▸ MATERIAL FOR THE TASK:
Start of Block
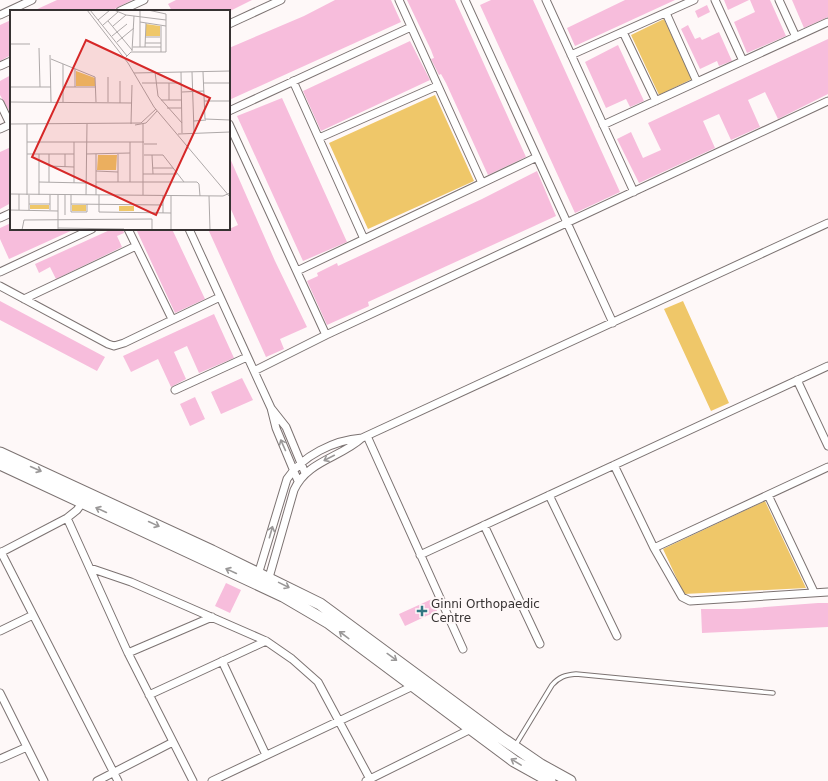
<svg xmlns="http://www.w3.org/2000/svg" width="828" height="781" viewBox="0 0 828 781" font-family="'DejaVu Sans',sans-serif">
<rect width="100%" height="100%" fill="#fef8f8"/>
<!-- green -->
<path fill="#efc769" d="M664,19L692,79L659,95L631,35Z
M435,95L474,181L368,229L329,143Z
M683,301L729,403L711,411L664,309Z
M765,501L806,588L684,594L663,549Z"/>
<!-- building -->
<path fill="#f7bddc" d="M57,0H132L111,11H33Z
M176,0H252L230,11H172L168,4Z
M335,0H391L401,22L229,100V48L304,16Z
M407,0H455L526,157L488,175L446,83L441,74L439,75L431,59L434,58L431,50Z
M491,0H533L620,192L575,213L480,5Z
M625,0H675L575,46L567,28Z
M724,0H749L728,10Z
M750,0H770L786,36L747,53L734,22L755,12Z
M792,0H828V17L804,28Z
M707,5L710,12L698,18L695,11Z
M11,20V55L0,61V25Z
M688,25L695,39L700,37L702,40L719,32L732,61L719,66L717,61L700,69L681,29Z
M828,39V94L778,119L765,92L748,100L760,127L731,140L719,114L703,121L715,148L639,183L617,139L631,132L643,158L661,150L648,123Z
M410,41L430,80L321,131L303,91Z
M618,45L644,101L630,107L626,99L606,108L585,62Z
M11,75V114L0,95V81Z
M282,98L347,242L303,261L237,116Z
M11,147V203L0,209V152Z
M229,156L275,261L307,327L280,339L284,349L266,357L208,229H229L238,225L229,205Z
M537,171L556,216L368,302L369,306L327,325L307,281L318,276L317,273L337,263L338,266L482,199Z
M11,223V229H75L9,259L0,239V228Z
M112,229H123L124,233L117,236L122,247L56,279L50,267L39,273L35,264Z
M136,229H172L205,299L175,313Z
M0,301L105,357L97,371L0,320Z
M214,314L234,358L199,373L187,346L174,352L186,379L171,387L158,359L131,372L123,356Z
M242,378L253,400L221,414L211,392Z
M195,397L205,419L190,426L180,404Z
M226,583L241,590L230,613L215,606Z
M432,599L437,611L405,626L399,614Z
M818,603H828V627L702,633L701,609H741Z"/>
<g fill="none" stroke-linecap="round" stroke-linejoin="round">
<!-- lane casing -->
<g stroke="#7c7372" stroke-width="5.5">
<path id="lane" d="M515,746L552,685C559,677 565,675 576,674L773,693"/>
</g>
<!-- street casing -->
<g stroke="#7c7372" stroke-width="9">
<path id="street" d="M399,0L482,183
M465,0L613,323
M546,0L634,192
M715,0L743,61
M779,0L796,37
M120,11L144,0
M666,13L697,82
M0,15L32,0
M229,24L281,0
M623,32L656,101
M571,55L694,0
M0,66L11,61
M293,81L364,239
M0,103L10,124
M229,111L411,27
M229,124L326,335
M603,125L828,22
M0,129L11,124
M319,138L437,86
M0,218L11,213
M128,229L172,319
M189,229L254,371L271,408L286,427L305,473
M297,271L537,157
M0,272L92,229
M0,286L108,344L114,346L124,343L220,297
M24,299L136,246
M254,371L326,335L828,101
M797,380L828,446
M175,390L247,357
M271,408L276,428L298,481
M367,436L463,649
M614,465L654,548L682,597L690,601L828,592
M549,495L617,636
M768,495L814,592
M67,518L128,653L193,781
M484,525L540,644
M654,548L828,467
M1,552L118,781
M0,553L67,518L77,510L85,499
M420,555L828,366
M90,568L131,582L266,641L292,659L318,682L370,779
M257,578L287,479C302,456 334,440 362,438
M268,581L294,490C307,461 340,458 362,438L828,223
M0,631L33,615
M128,653L212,617
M222,661L266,755
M0,693L44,781
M149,695L266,641
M0,759L27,747
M97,781L173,742
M212,781L413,686
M366,781L473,728"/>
</g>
<!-- primary casing -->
<g stroke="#7c7372" stroke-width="13">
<path id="primary" d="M0,453L212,551L320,604L500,737L541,765L570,781
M0,464L283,596L329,623L514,761L550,781"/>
</g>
<!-- lane -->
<use href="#lane" stroke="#fff" stroke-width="3.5"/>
<!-- street -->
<use href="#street" stroke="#fff" stroke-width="7"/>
<!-- primary -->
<use href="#primary" stroke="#fff" stroke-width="11"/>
</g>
<!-- one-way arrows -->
<defs><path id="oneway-shaft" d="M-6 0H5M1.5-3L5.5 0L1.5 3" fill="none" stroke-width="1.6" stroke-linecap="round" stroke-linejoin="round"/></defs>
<g stroke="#9a9898">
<use href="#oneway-shaft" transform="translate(283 445) rotate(-114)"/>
<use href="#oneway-shaft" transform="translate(329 458) rotate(153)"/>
<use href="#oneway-shaft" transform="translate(36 469) rotate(24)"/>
<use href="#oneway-shaft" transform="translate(101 510) rotate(-155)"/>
<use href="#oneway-shaft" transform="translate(154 524) rotate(25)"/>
<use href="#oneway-shaft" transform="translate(271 532) rotate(-74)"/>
<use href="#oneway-shaft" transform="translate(231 571) rotate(-155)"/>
<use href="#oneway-shaft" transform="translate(284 585) rotate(26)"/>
<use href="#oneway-shaft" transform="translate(344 635) rotate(-143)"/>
<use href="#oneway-shaft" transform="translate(392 657) rotate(36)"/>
<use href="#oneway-shaft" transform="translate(516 762) rotate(-149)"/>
</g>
<!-- markers -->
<path fill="#317783" stroke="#fef8f8" stroke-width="1.5" d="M420 605h4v4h4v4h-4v4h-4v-4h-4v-4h4z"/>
<g text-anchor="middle" stroke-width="4" stroke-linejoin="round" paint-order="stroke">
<!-- poi labels -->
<g font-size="12" fill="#363232" stroke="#fef8f8" text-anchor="start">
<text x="431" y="608">Ginni Orthopaedic<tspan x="431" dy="14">Centre</tspan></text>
</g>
</g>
<!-- overview -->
<g transform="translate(10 10)">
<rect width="220" height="220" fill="#fef8f8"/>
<path d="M136,14L150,16V26H136ZM66,61L85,68V76H66ZM88,145H107L106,160H87ZM20,195H39V199H20ZM62,195H76V201H62ZM109,196H124V201H109Z" fill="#efc769"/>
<path fill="none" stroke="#aea9a9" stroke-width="1" d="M77,0L118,53L144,97L220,187M80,0L117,46M104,0L116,5L156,10M88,10L100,0M98,11L122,40M130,12L156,16M93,15L108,2M103,16L116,5M151,16V42M102,26L117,14M135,27H150M107,32L124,18M135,33H151M0,34H20M123,37H151M130,37V0M135,37L136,13M29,38L30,77M122,41L124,6M40,45L41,92M116,47L121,42H156V4L138,0M41,49L85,67L86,92M53,54V92M65,59V77M145,62L148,86L172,113M171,62L172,123M182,62L184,122M193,62L195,109L220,110M124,63L220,61M98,67V92M110,71V93M132,73H171M159,73V90M193,73H220M0,77H41M53,77H86M172,82L194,81M151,90H172M194,91H220M0,92L122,93M157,98H172M184,111L196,110M133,113V185M0,114L131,113L146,99M17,114V185M121,114L122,75M125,115L136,113L147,101M168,124L220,122M17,132H134M134,134H147M17,144H64M39,144V172M55,144V157M76,144L120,143M134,145H153L174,172M142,145L143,164M39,156L64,157M143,158H163M86,161L108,162M133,164H167M29,172L76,173M86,172H187L189,174L190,186M108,172V144M120,172V132M64,173V132M0,184L213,186L220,183M29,185V144M40,185V200M61,185V202H77V194M76,185L77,114M86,185V144M89,185V202L161,203M153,186V203M199,186L200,220M19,194H40M61,194L153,195M0,200L48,201M9,200V184M19,200V185M55,205V185M48,218L114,219M12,220L14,210L142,209V220M48,220V185M161,220V186"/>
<path fill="#d62828" fill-opacity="0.15" stroke="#d62828" stroke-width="2" d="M76,30L200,88L146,205L22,147Z"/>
<rect width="220" height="220" fill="none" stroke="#363232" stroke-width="2"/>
</g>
</svg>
End of Block
▸ TASK ITEM: Reproduce verbatim the lines above, from the line with "M603,125L828,22" through the line with "<!-- markers -->".

▸ EXERCISE RESPONSE:
M603,125L828,22
M0,129L11,124
M319,138L437,86
M0,218L11,213
M128,229L172,319
M189,229L254,371L271,408L286,427L305,473
M297,271L537,157
M0,272L92,229
M0,286L108,344L114,346L124,343L220,297
M24,299L136,246
M254,371L326,335L828,101
M797,380L828,446
M175,390L247,357
M271,408L276,428L298,481
M367,436L463,649
M614,465L654,548L682,597L690,601L828,592
M549,495L617,636
M768,495L814,592
M67,518L128,653L193,781
M484,525L540,644
M654,548L828,467
M1,552L118,781
M0,553L67,518L77,510L85,499
M420,555L828,366
M90,568L131,582L266,641L292,659L318,682L370,779
M257,578L287,479C302,456 334,440 362,438
M268,581L294,490C307,461 340,458 362,438L828,223
M0,631L33,615
M128,653L212,617
M222,661L266,755
M0,693L44,781
M149,695L266,641
M0,759L27,747
M97,781L173,742
M212,781L413,686
M366,781L473,728"/>
</g>
<!-- primary casing -->
<g stroke="#7c7372" stroke-width="13">
<path id="primary" d="M0,453L212,551L320,604L500,737L541,765L570,781
M0,464L283,596L329,623L514,761L550,781"/>
</g>
<!-- lane -->
<use href="#lane" stroke="#fff" stroke-width="3.5"/>
<!-- street -->
<use href="#street" stroke="#fff" stroke-width="7"/>
<!-- primary -->
<use href="#primary" stroke="#fff" stroke-width="11"/>
</g>
<!-- one-way arrows -->
<defs><path id="oneway-shaft" d="M-6 0H5M1.5-3L5.5 0L1.5 3" fill="none" stroke-width="1.6" stroke-linecap="round" stroke-linejoin="round"/></defs>
<g stroke="#9a9898">
<use href="#oneway-shaft" transform="translate(283 445) rotate(-114)"/>
<use href="#oneway-shaft" transform="translate(329 458) rotate(153)"/>
<use href="#oneway-shaft" transform="translate(36 469) rotate(24)"/>
<use href="#oneway-shaft" transform="translate(101 510) rotate(-155)"/>
<use href="#oneway-shaft" transform="translate(154 524) rotate(25)"/>
<use href="#oneway-shaft" transform="translate(271 532) rotate(-74)"/>
<use href="#oneway-shaft" transform="translate(231 571) rotate(-155)"/>
<use href="#oneway-shaft" transform="translate(284 585) rotate(26)"/>
<use href="#oneway-shaft" transform="translate(344 635) rotate(-143)"/>
<use href="#oneway-shaft" transform="translate(392 657) rotate(36)"/>
<use href="#oneway-shaft" transform="translate(516 762) rotate(-149)"/>
</g>
<!-- markers -->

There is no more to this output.